A few years later, when he became increasingly restless, he decided to accept the offer of a partnership in a leading firm of stockbrokers.

Many of his acquaintances at the club were also finding jobs, forsaking the placid routines of smoking room and conservatory garden. Harold Caldwell, one of his closest friends, was appointed Professor of History at the university, and Sam Banbury became manager of the Swan Hotel.

The ceremony on Falkman’s first day at the stock exchange was dignified and impressive. Three junior men also joining the firm were introduced to the assembled staff by the senior partner, Mr Montefiore, and each presented with a gold watch to symbolize the years he would spend with the firm. Falkman received an embossed silver cigar case and was loudly applauded.

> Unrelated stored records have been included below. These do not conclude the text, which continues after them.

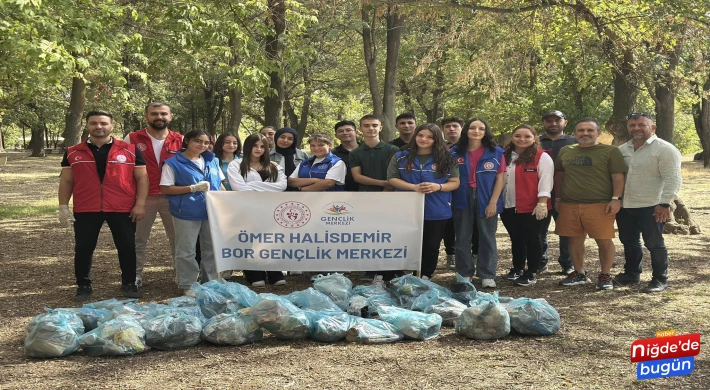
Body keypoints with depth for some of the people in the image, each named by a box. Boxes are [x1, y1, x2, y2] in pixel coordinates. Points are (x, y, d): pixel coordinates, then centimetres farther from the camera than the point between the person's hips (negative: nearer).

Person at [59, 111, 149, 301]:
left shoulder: (130, 150, 0)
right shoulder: (72, 153, 6)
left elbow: (142, 177, 1)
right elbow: (66, 181, 9)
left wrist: (140, 204, -6)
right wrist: (63, 207, 2)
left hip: (123, 209, -1)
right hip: (85, 210, 1)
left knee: (127, 247, 7)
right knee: (83, 248, 6)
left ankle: (129, 283, 22)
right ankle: (84, 286, 20)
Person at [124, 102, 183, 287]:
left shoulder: (180, 140, 2)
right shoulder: (132, 139, -2)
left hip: (172, 198, 1)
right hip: (142, 198, -1)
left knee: (177, 238, 10)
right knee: (139, 240, 8)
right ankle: (136, 275, 19)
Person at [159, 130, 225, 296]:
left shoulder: (212, 161, 10)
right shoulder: (173, 163, -7)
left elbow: (220, 184, 18)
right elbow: (165, 189, -10)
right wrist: (193, 188, -17)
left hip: (212, 211, 5)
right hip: (187, 213, -5)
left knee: (212, 248, 13)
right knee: (186, 251, 2)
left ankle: (211, 282, 26)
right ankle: (187, 285, 14)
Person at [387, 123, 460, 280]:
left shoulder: (446, 158, 3)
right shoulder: (401, 157, 4)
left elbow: (455, 182, 2)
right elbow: (392, 179, -1)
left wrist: (438, 187, -19)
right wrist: (414, 187, -16)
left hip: (437, 212, 0)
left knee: (431, 246, 8)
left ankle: (426, 278, 20)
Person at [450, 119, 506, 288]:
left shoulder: (496, 152, 0)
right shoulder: (455, 152, 5)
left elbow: (500, 179, -2)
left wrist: (493, 202, -9)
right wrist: (448, 200, -3)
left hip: (486, 201, -1)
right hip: (462, 201, 2)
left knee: (487, 239, 4)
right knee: (462, 239, 7)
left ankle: (487, 276, 11)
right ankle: (464, 274, 16)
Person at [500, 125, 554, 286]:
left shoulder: (542, 157, -7)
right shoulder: (506, 156, 11)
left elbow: (545, 181, -12)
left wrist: (542, 203, -18)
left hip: (532, 208, -6)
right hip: (508, 207, 6)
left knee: (531, 239, 3)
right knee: (516, 239, 16)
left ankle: (531, 274, 12)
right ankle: (517, 269, 29)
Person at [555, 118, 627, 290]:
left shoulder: (610, 151, 0)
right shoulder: (565, 151, 13)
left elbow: (618, 177, -4)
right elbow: (559, 175, 21)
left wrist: (616, 199, -12)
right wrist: (558, 198, 17)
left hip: (600, 205, -4)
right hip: (569, 205, 4)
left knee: (604, 241, -1)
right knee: (575, 240, 9)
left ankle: (605, 275, 12)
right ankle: (579, 274, 23)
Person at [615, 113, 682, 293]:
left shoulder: (665, 149, -10)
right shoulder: (622, 149, 11)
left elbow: (672, 179, -16)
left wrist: (664, 203, -22)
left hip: (652, 207, -7)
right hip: (624, 206, 7)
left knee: (654, 244, 1)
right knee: (629, 242, 16)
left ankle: (660, 279, 12)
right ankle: (631, 274, 31)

For the next five years Falkman threw himself wholeheartedly into his work, growing more extrovert and aggressive as his appetite for the material pleasures of life increased. He became a keen golfer; then, as the exercise strengthened his physique, played his first games of tennis. An influential member of the business community, his days passed in a pleasant round of conferences and dinner parties. He no longer attended the church, but instead spent his Sundays escorting the more attractive of his lady acquaintances to the race tracks and regattas.